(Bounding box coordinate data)

╭──

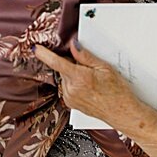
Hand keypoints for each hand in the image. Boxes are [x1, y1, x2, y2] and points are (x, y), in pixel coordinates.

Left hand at [33, 39, 155, 156]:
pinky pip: (67, 88)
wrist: (120, 112)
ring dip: (72, 73)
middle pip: (62, 69)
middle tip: (86, 64)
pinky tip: (87, 86)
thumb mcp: (104, 67)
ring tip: (90, 78)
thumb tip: (74, 45)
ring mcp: (70, 99)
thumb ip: (85, 56)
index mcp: (79, 78)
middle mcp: (72, 90)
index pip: (57, 63)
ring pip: (64, 78)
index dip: (44, 54)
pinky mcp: (71, 104)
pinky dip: (73, 83)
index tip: (36, 48)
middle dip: (70, 62)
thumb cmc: (117, 91)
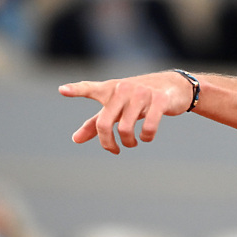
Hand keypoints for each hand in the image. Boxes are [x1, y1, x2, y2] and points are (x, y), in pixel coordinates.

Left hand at [58, 71, 193, 153]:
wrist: (174, 85)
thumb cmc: (139, 98)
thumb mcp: (117, 107)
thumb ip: (96, 123)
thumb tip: (75, 139)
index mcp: (110, 89)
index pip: (90, 88)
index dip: (76, 90)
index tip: (62, 90)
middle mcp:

╰──

# Problem statement
Your answer must be an exact repeat of all the records, minus the pictures.

# Exercise answer
Hand keypoints for each hand in the image. Boxes are [x1, y1, x2, y2] and points are (x, y), in pixel coordinates.

Left hand at [33, 39, 155, 156]:
pinky pip: (67, 88)
wrist: (120, 112)
ring dip: (72, 73)
middle pip: (62, 69)
middle tip: (86, 64)
pinky tip: (87, 86)
thumb mcp: (104, 67)
ring tip: (90, 78)
thumb tip: (74, 45)
ring mcp: (70, 99)
thumb ip: (85, 56)
index mcp: (79, 78)
middle mcp: (72, 90)
index pip: (57, 63)
ring pip: (64, 78)
index dip: (44, 54)
pinky mcp: (71, 104)
pinky dip: (73, 83)
index tip: (36, 48)
middle dip: (70, 62)
thumb cmc: (117, 91)
Hand keypoints for each hand in the image. Boxes are [x1, y1, x2, y2] and points are (x, y), in pixel coordinates.

Left hand at [58, 71, 193, 153]:
wrist: (174, 85)
thumb cmc: (139, 98)
thumb mcp: (117, 107)
thumb ip: (96, 123)
thumb tip: (75, 139)
index mcp: (110, 89)
index pip: (90, 88)
index dip: (76, 90)
index tip: (62, 90)
middle mcp:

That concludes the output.